◆ **Belirtilen hedef**: Ağaoğlu Şirketler Grubu söyleşisinde "Liderlik ve girişimcilik" ile "detaylarından bahsedebilir misiniz?" arasındaki bölümü, bu ifadeler de dahil olmak üzere, birebir yazın.

Ağaoğlu Şirketler Grubu olarak bugün bulunduğunuz noktaya nasıl geldiniz?
Ağaoğlu Şirketler Grubu olarak faaliyetlerimize 1981 yılında kurduğumuz Akdeniz İnşaat ile başladık. Daha sonraki yıllarda ise turizm ve yakın zamanda faaliyetlerine başladığımız enerji sektörlerindeki yatırımlarımızı gerçekleştirdik. Bugün bulunduğumuz noktaya nasıl geldiğimizi özetlemek gerekirse; reel ekonomiden hiç ayrılmadan spekülatif kazanç peşinde koşmaktan kaçınarak, üreterek alın teriyle geldik. Yenilikleri takip ettik, iş fırsatlarını ve ihtiyaçları doğru izleyerek, büyüme trendinde olan turizm ve enerji sektörüne doğru zamanda katılarak şirketimiz bugün bu başarıyı yakaladı.
Liderlik ve girişimciliğin sizin hayatınızdaki tanımı nedir?
Liderlik ve girişimcilik çok yönlü bir şekilde ele alınması gereken bir kavram; vizyon sahibi, yılmadan doğru çalışmak ve yenilikçi olmak ise ‘iyi lider’ olmanın şartları arasında ilk sıralarda yer alıyor. Üretirken değer yaratabilen, yarattığı değerler ile insanları mutlu edebilen kişiler girişimci ve lider kişilerdir. Herkesin örnek aldığı liderler vardır; benim bu hayatta ki liderim babam... Çalışma şevkimi babamdan aldım, iş hayatında her zaman hırslı oldum ve risk almayı sevdim. Babamın ‘ Parayı başının üzerine alırsan paranın ağırlığı seni çökertir, ama parayı ayağının altına alırsan seni yüceltir’ sözü, benim hayat felsefem oldu.
Projehaber istatistiklerine göre inşaat alanı açısından en büyük 10 proje arasında Ağaoğlu olarak 2projeniz var. Maslak 1453, İstanbul Uluslararası Finans Merkezi projelerinizin detaylarından bahsedebilir misiniz?

◆ **Satırlar**:
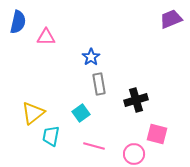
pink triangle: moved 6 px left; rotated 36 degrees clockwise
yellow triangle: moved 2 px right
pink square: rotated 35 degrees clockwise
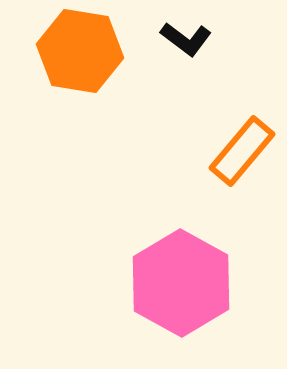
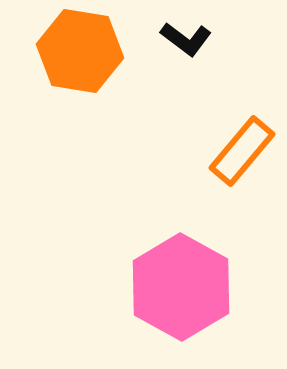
pink hexagon: moved 4 px down
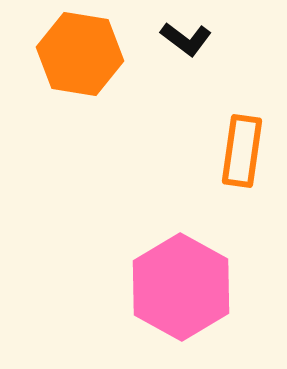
orange hexagon: moved 3 px down
orange rectangle: rotated 32 degrees counterclockwise
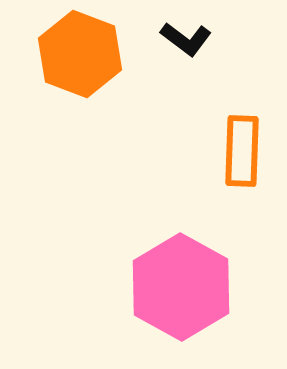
orange hexagon: rotated 12 degrees clockwise
orange rectangle: rotated 6 degrees counterclockwise
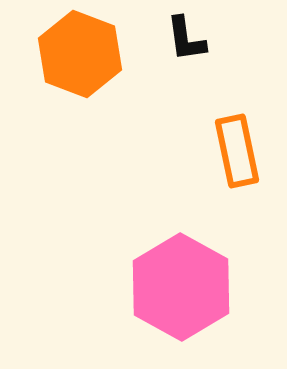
black L-shape: rotated 45 degrees clockwise
orange rectangle: moved 5 px left; rotated 14 degrees counterclockwise
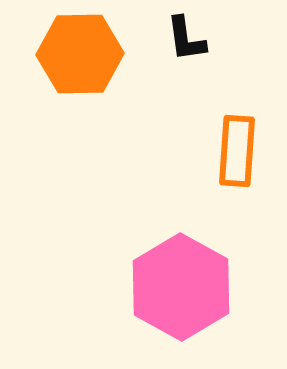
orange hexagon: rotated 22 degrees counterclockwise
orange rectangle: rotated 16 degrees clockwise
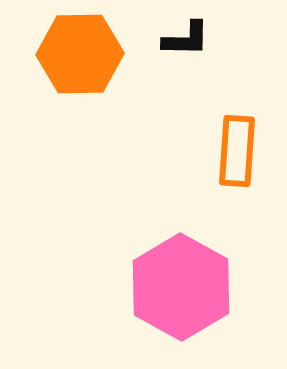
black L-shape: rotated 81 degrees counterclockwise
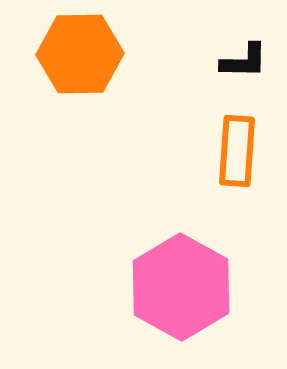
black L-shape: moved 58 px right, 22 px down
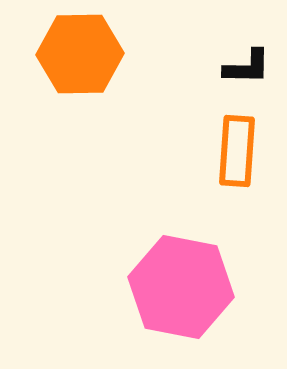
black L-shape: moved 3 px right, 6 px down
pink hexagon: rotated 18 degrees counterclockwise
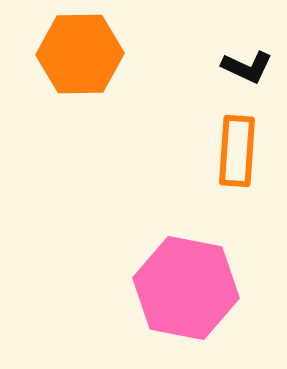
black L-shape: rotated 24 degrees clockwise
pink hexagon: moved 5 px right, 1 px down
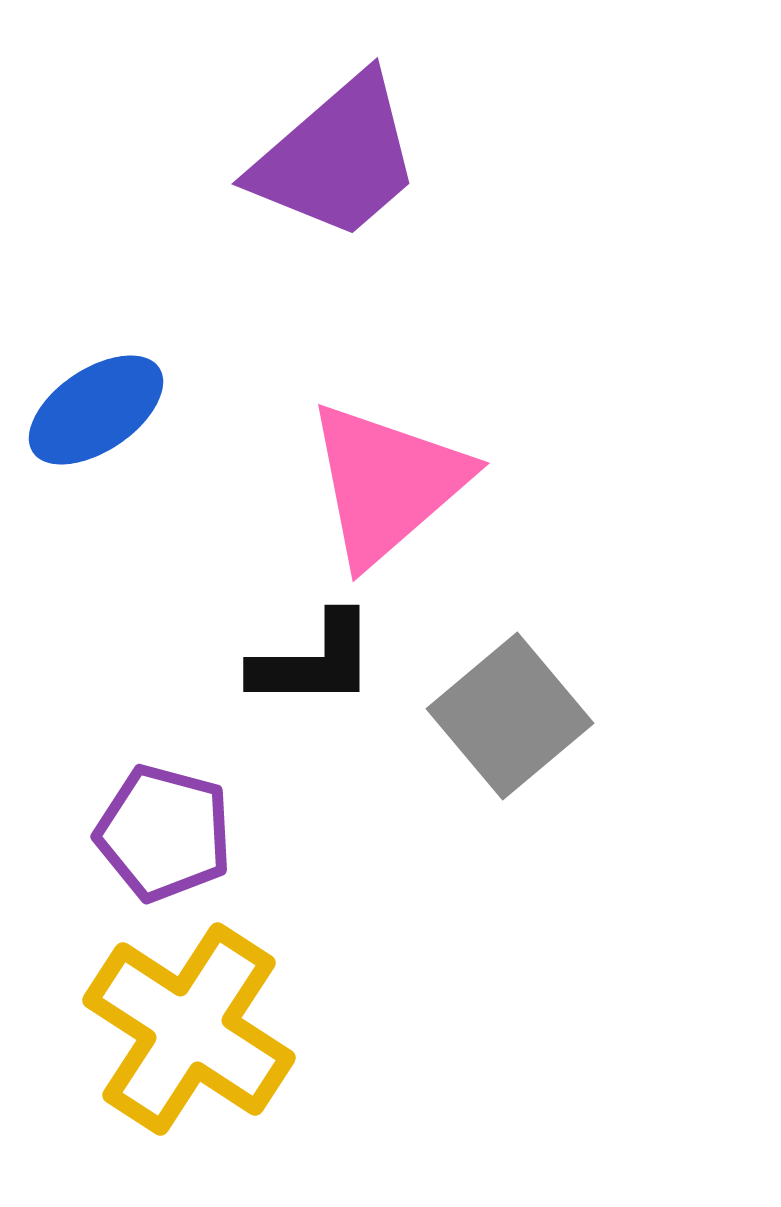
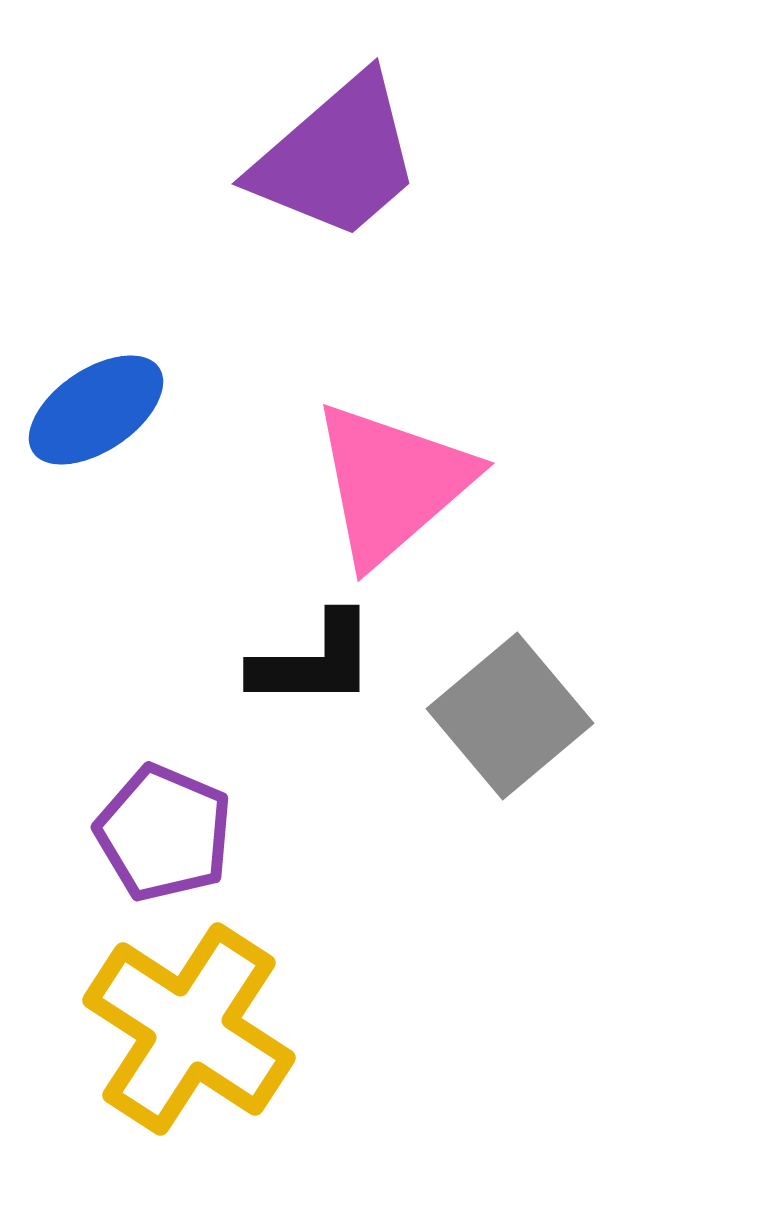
pink triangle: moved 5 px right
purple pentagon: rotated 8 degrees clockwise
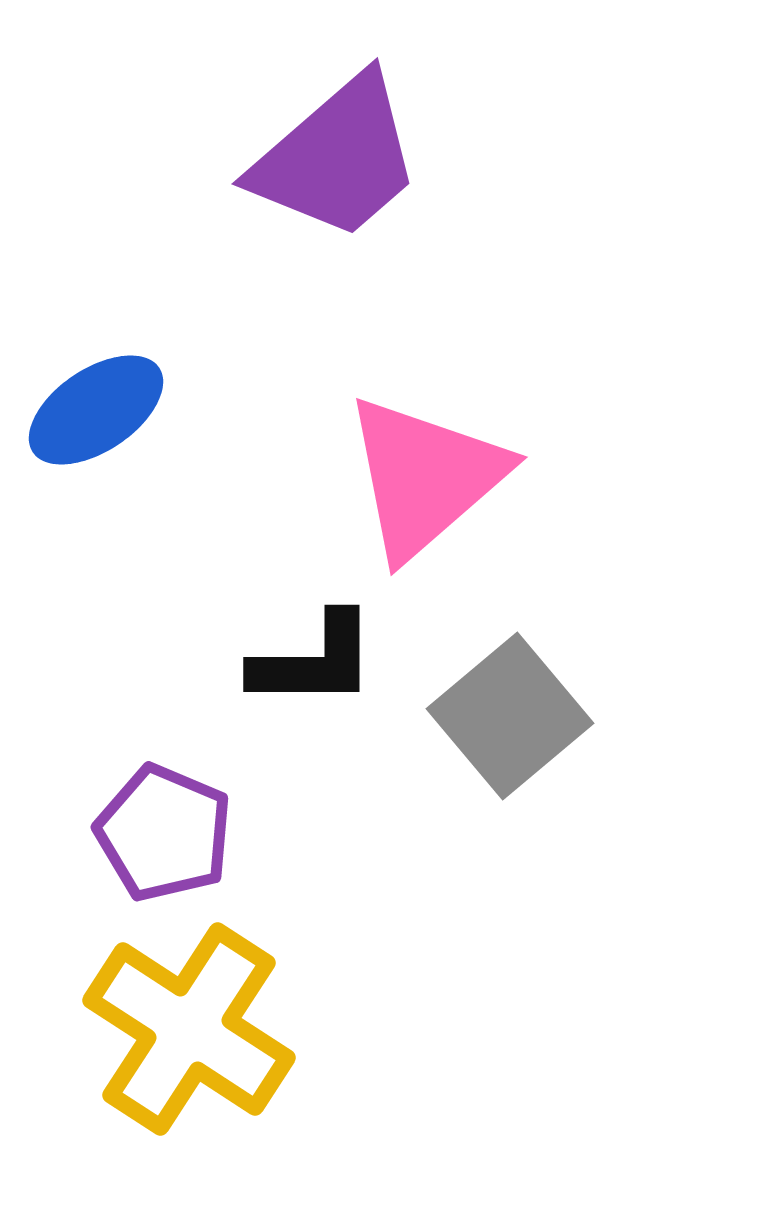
pink triangle: moved 33 px right, 6 px up
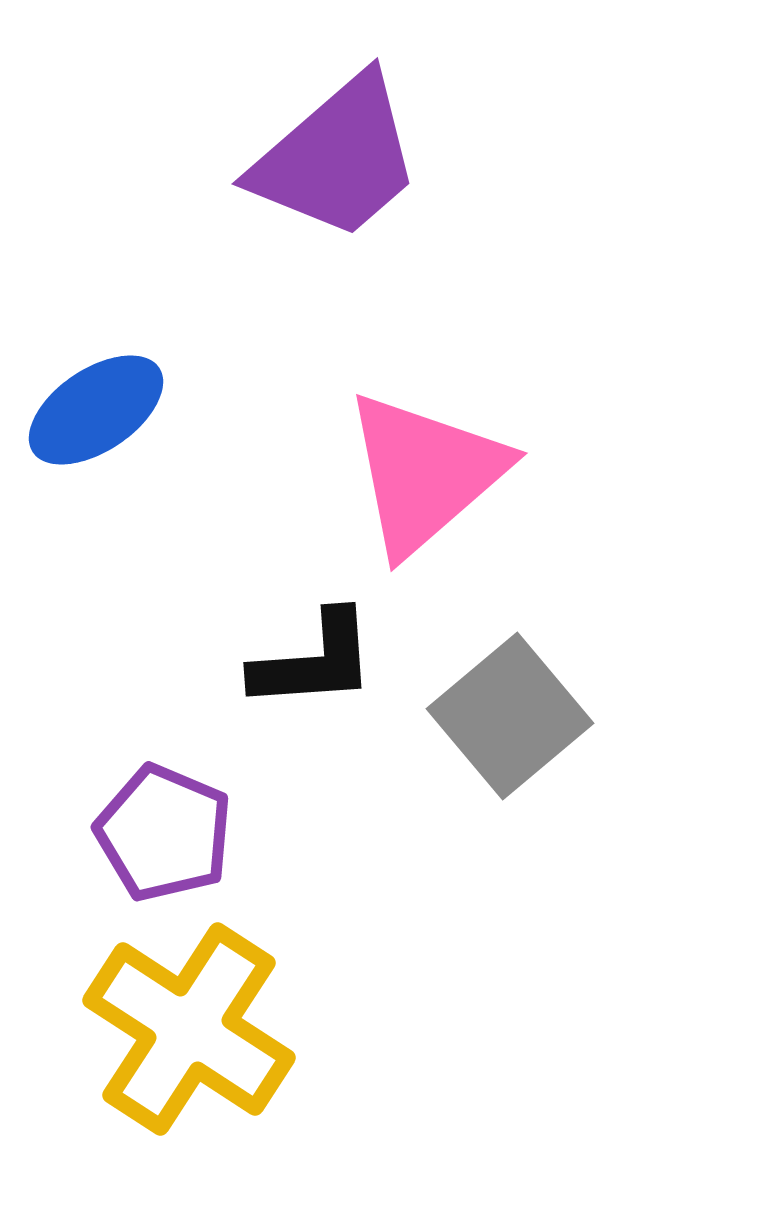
pink triangle: moved 4 px up
black L-shape: rotated 4 degrees counterclockwise
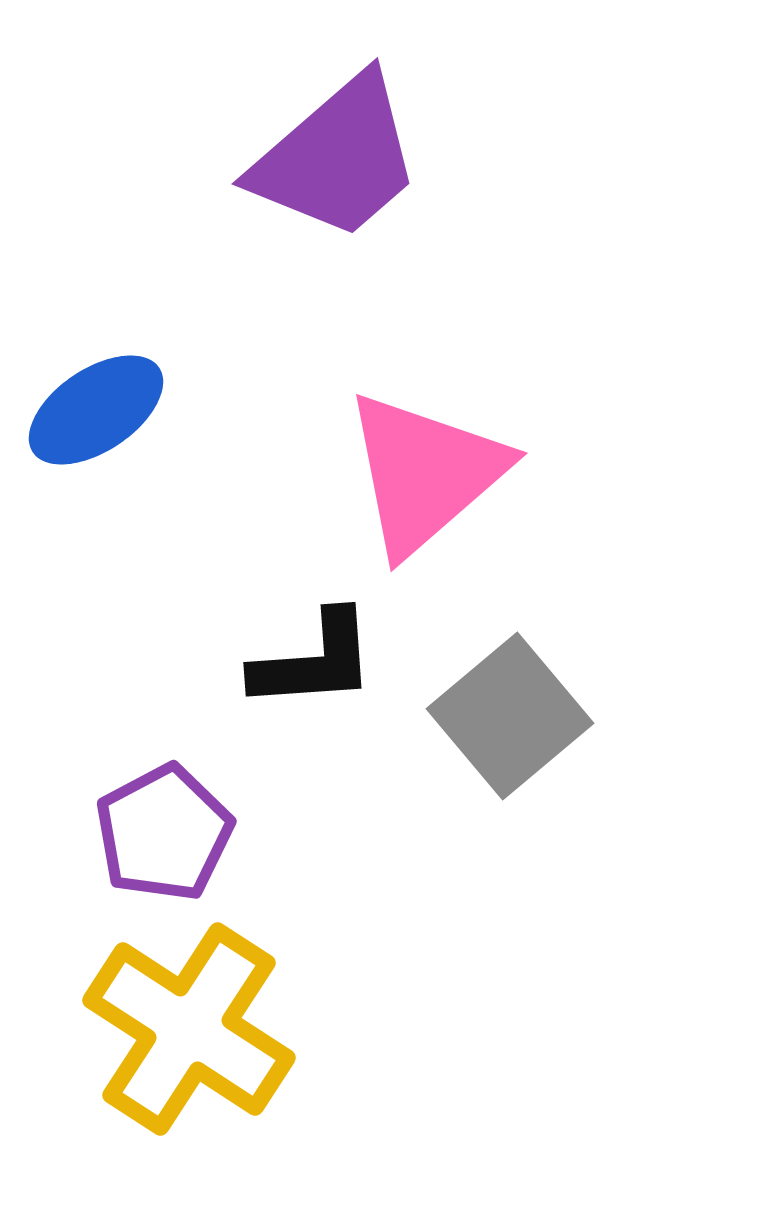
purple pentagon: rotated 21 degrees clockwise
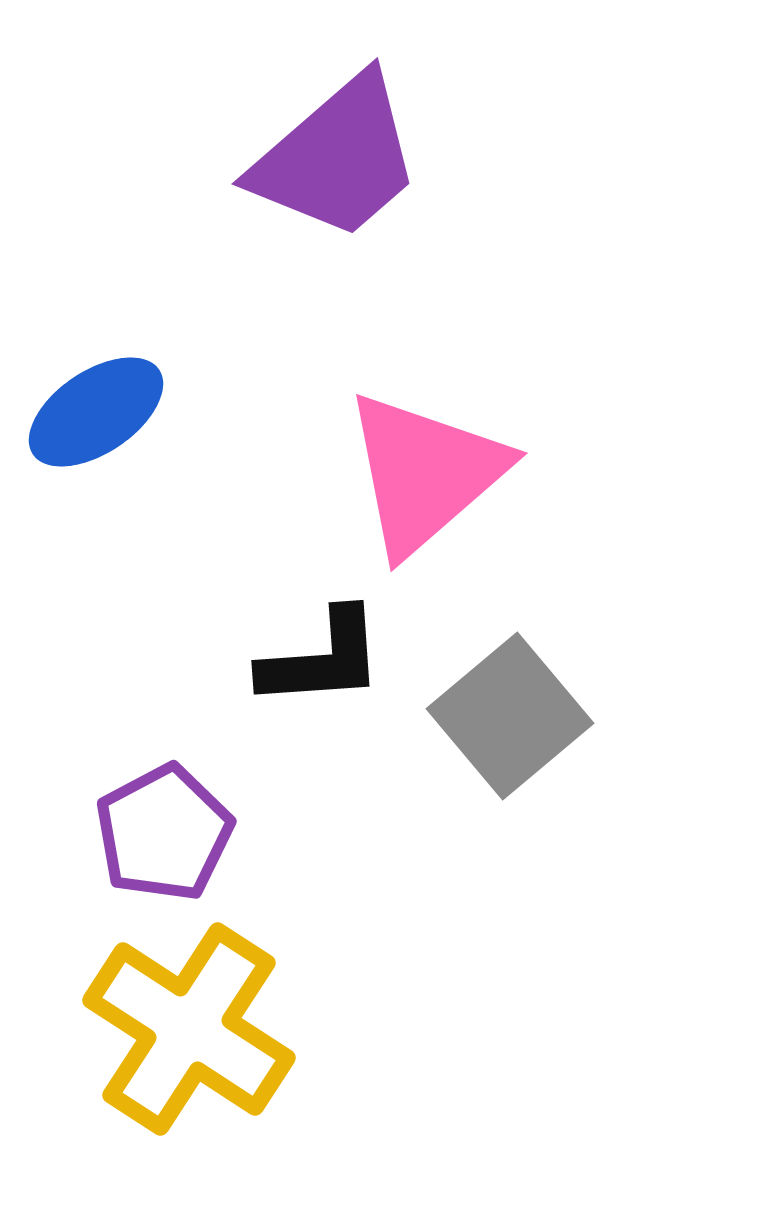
blue ellipse: moved 2 px down
black L-shape: moved 8 px right, 2 px up
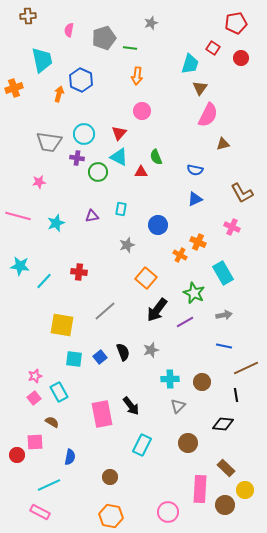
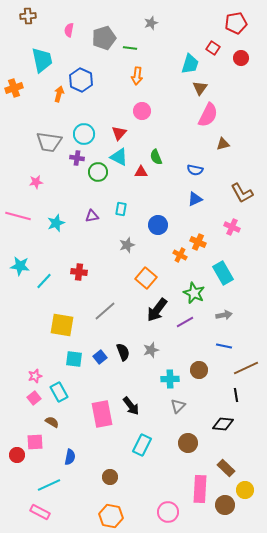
pink star at (39, 182): moved 3 px left
brown circle at (202, 382): moved 3 px left, 12 px up
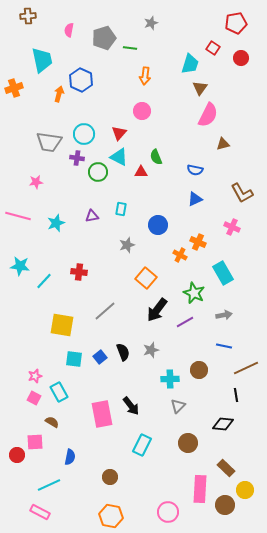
orange arrow at (137, 76): moved 8 px right
pink square at (34, 398): rotated 24 degrees counterclockwise
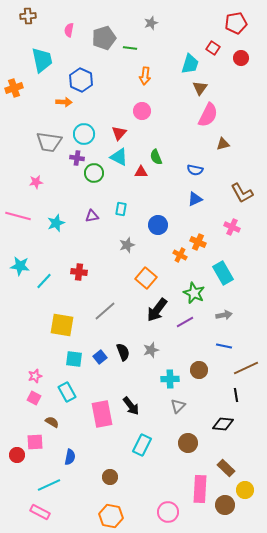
orange arrow at (59, 94): moved 5 px right, 8 px down; rotated 77 degrees clockwise
green circle at (98, 172): moved 4 px left, 1 px down
cyan rectangle at (59, 392): moved 8 px right
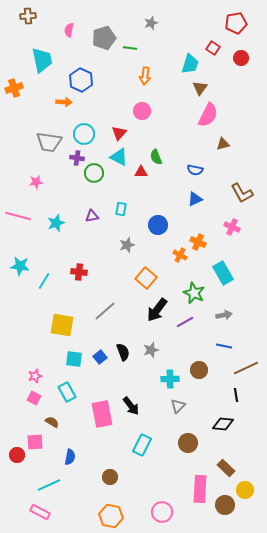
cyan line at (44, 281): rotated 12 degrees counterclockwise
pink circle at (168, 512): moved 6 px left
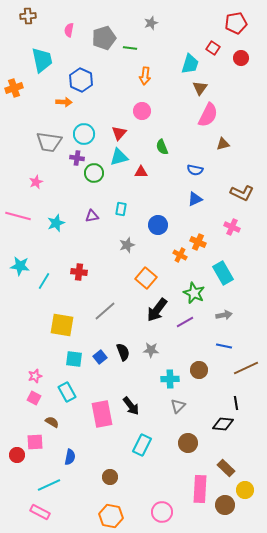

◆ **Yanıt**:
Liderlik ve girişimcilik çok yönlü bir şekilde ele alınması gereken bir kavram; vizyon sahibi, yılmadan doğru çalışmak ve yenilikçi olmak ise ‘iyi lider’ olmanın şartları arasında ilk sıralarda yer alıyor. Üretirken değer yaratabilen, yarattığı değerler ile insanları mutlu edebilen kişiler girişimci ve lider kişilerdir. Herkesin örnek aldığı liderler vardır; benim bu hayatta ki liderim babam... Çalışma şevkimi babamdan aldım, iş hayatında her zaman hırslı oldum ve risk almayı sevdim. Babamın ‘ Parayı başının üzerine alırsan paranın ağırlığı seni çökertir, ama parayı ayağının altına alırsan seni yüceltir’ sözü, benim hayat felsefem oldu.
Projehaber istatistiklerine göre inşaat alanı açısından en büyük 10 proje arasında Ağaoğlu olarak 2projeniz var. Maslak 1453, İstanbul Uluslararası Finans Merkezi projelerinizin detaylarından bahsedebilir misiniz?